2. d, Sec. 220-3(b)(10). Dwelling occupancies have their general purpose receptacle outlets figured into the square-footage calculations, and you don’t have to make any specific allowances for receptacles, whether multiple (and multiple to any degree) or not. Although periodically controversial, the rule has stood the test of time.
3. and 4. c, Sec. 220-3(b)(9). Each strap counts independently as 180VA, until you get to the case where four receptacles are a part of one device. Only at that point do you begin counting actual receptacles, at 90VA each.
5. b, Sec. 220-3(b)(9).

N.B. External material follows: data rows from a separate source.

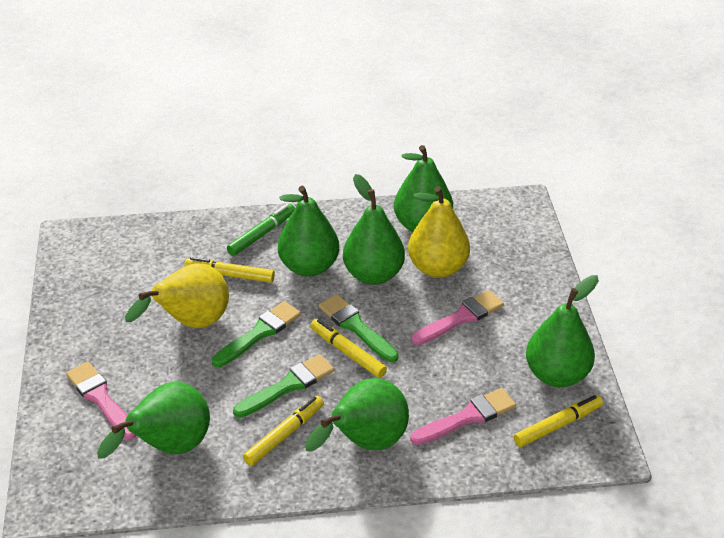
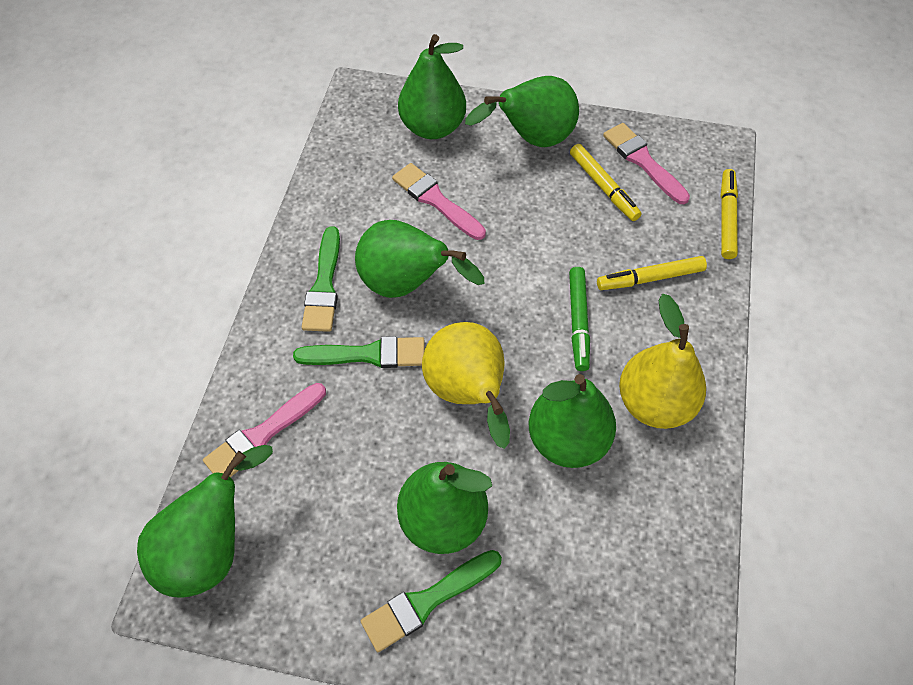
yellow marker: [184,257,275,283] [243,396,324,466] [310,319,387,378] [514,395,603,447] = 4 -> [570,144,642,221] [597,256,707,290] [720,169,738,259] = 3

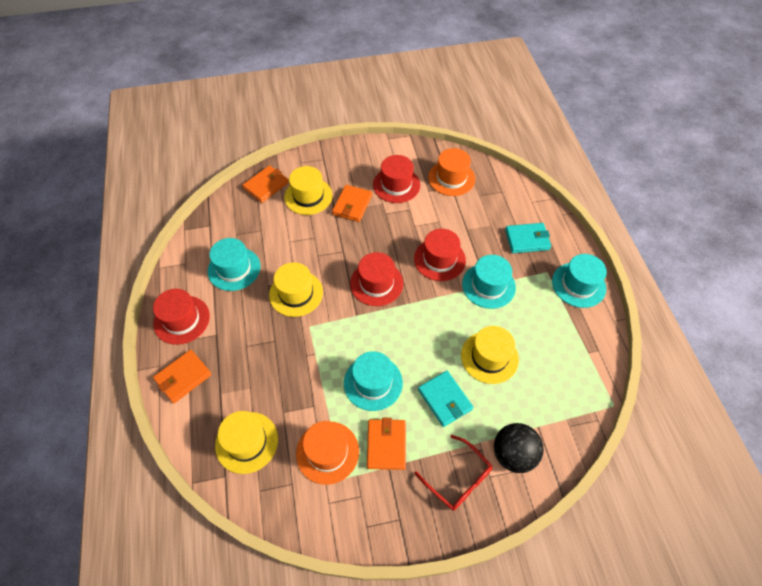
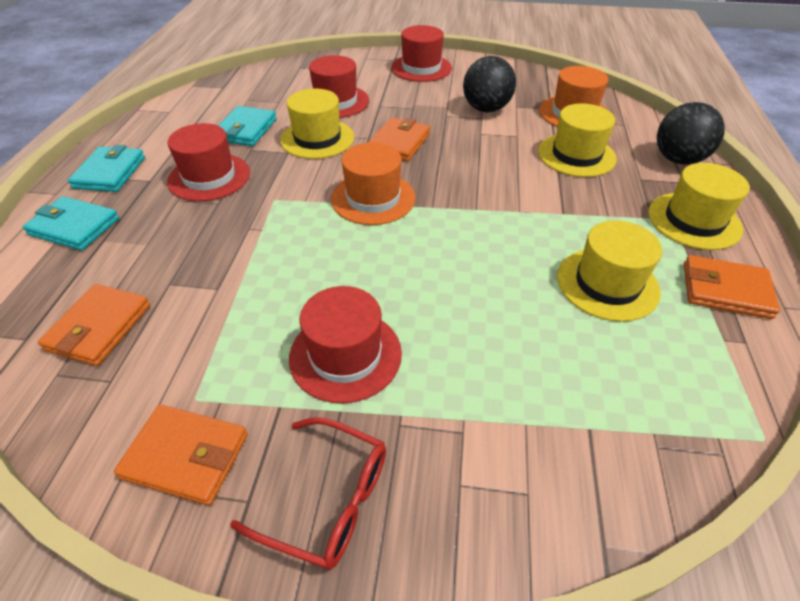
black ball: [494,423,544,473] = 1 -> [463,56,516,112] [657,102,725,165] = 2
turquoise hat: [208,238,260,291] [344,351,403,411] [462,255,516,309] [552,254,607,308] = 4 -> none = 0
turquoise wallet: [418,371,473,427] [505,223,551,253] = 2 -> [23,196,119,250] [68,145,145,192] [218,106,277,146] = 3

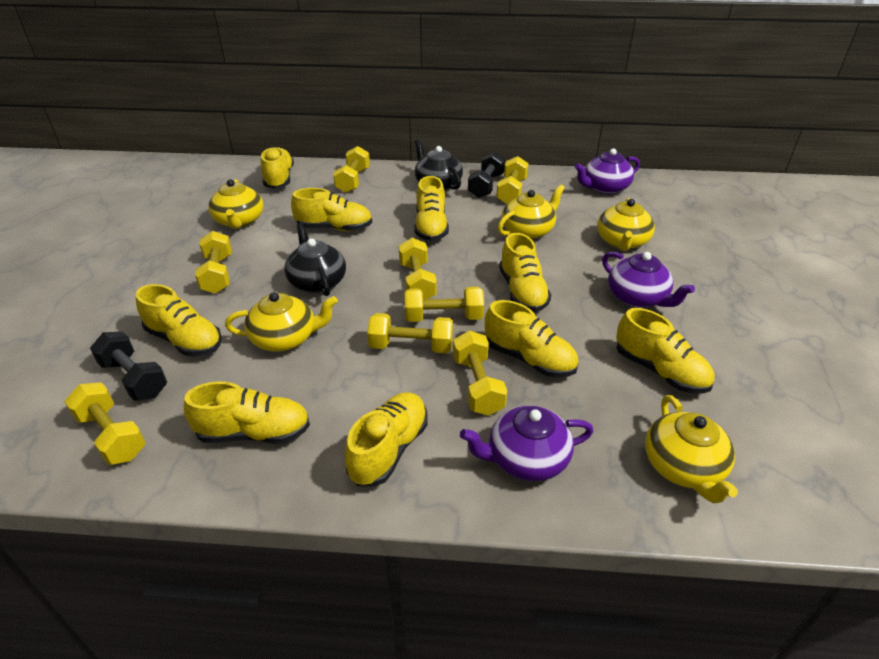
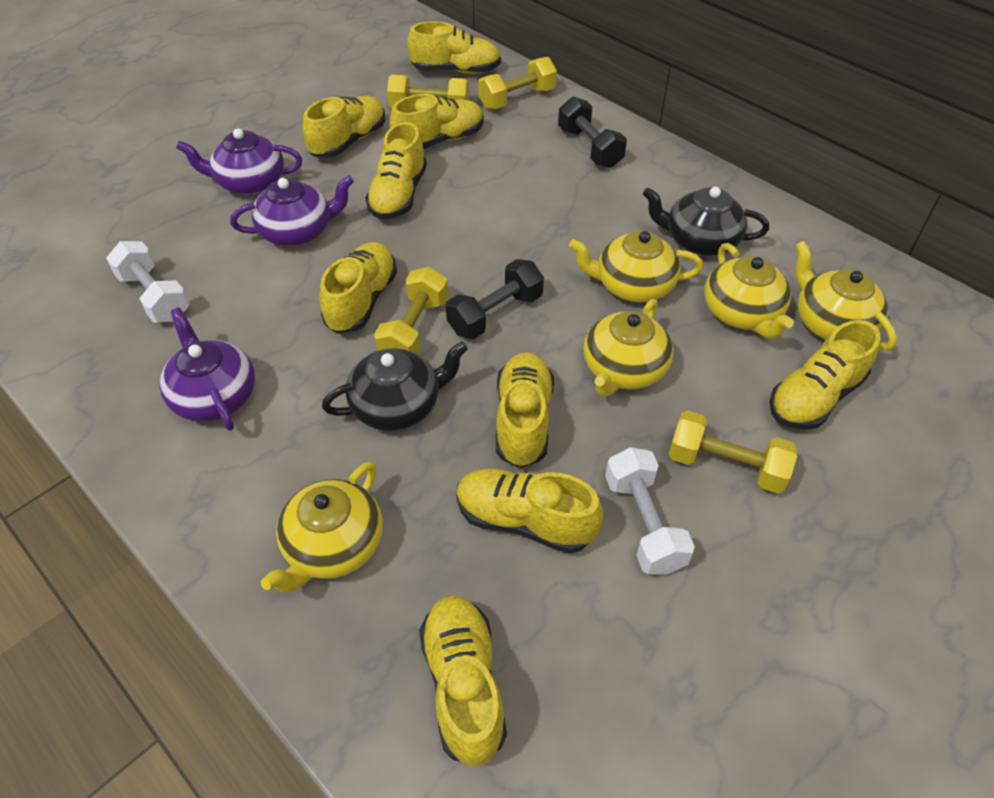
white dumbbell: none = 0 -> [106,241,190,323] [605,447,695,575] = 2
yellow dumbbell: [64,382,146,465] [195,231,232,294] [333,146,370,193] [367,313,453,353] [399,238,437,300] [405,287,484,322] [453,331,507,415] [496,156,529,204] = 8 -> [374,267,449,354] [387,75,469,108] [478,57,557,110] [668,410,797,493] = 4

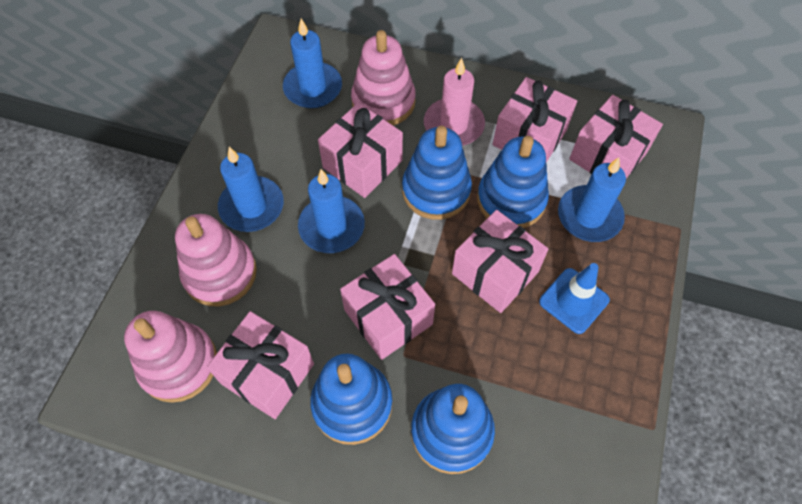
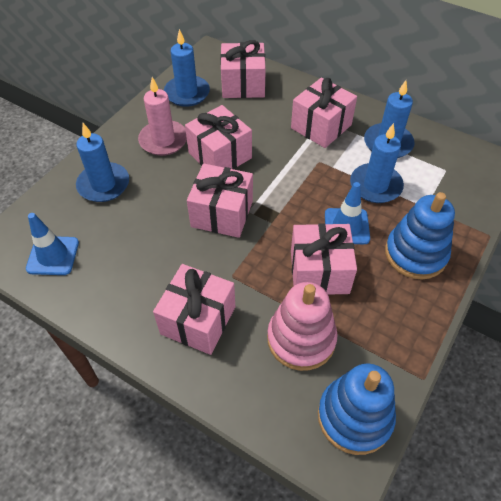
blue stacking toy: [310,354,393,445] [402,126,472,220] [411,384,495,474] [477,136,549,228] = 4 -> [318,364,396,455] [385,192,455,280] = 2
blue traffic cone: [539,263,610,334] = 1 -> [26,213,79,275] [325,182,370,244] = 2
pink stacking toy: [124,311,217,403] [175,214,257,306] [351,30,416,125] = 3 -> [267,282,338,371] = 1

Here again, the triplex receptacle positions its three receptacles on a single strap, and the 180VA rule applies once, to the single strap supporting three receptacles. The rule applies to the strap, however, and not to the outlet. A three gang box supporting three separate receptacle devices, even single receptacles, is charged per strap, or 540VA per outlet in this case.
6. d, Sec. 220-3(b)(7); 220-3(b)(9), 220-12(a). The quad device counts as 90VA per receptacle, for a total of 360VA each. The branch circuit load to the show window follows the actual outlet loading, although you do have the option of using the 200VA per foot calculation. When you get to the level of the feeder, however, the 200VA per foot allowance becomes mandatory. This follows the same principle as in Sec. 210-11(b), where a feeder has to be sized on the full load as calculated on a sq-ft basis, but branch circuits need only be installed to serve the connected load.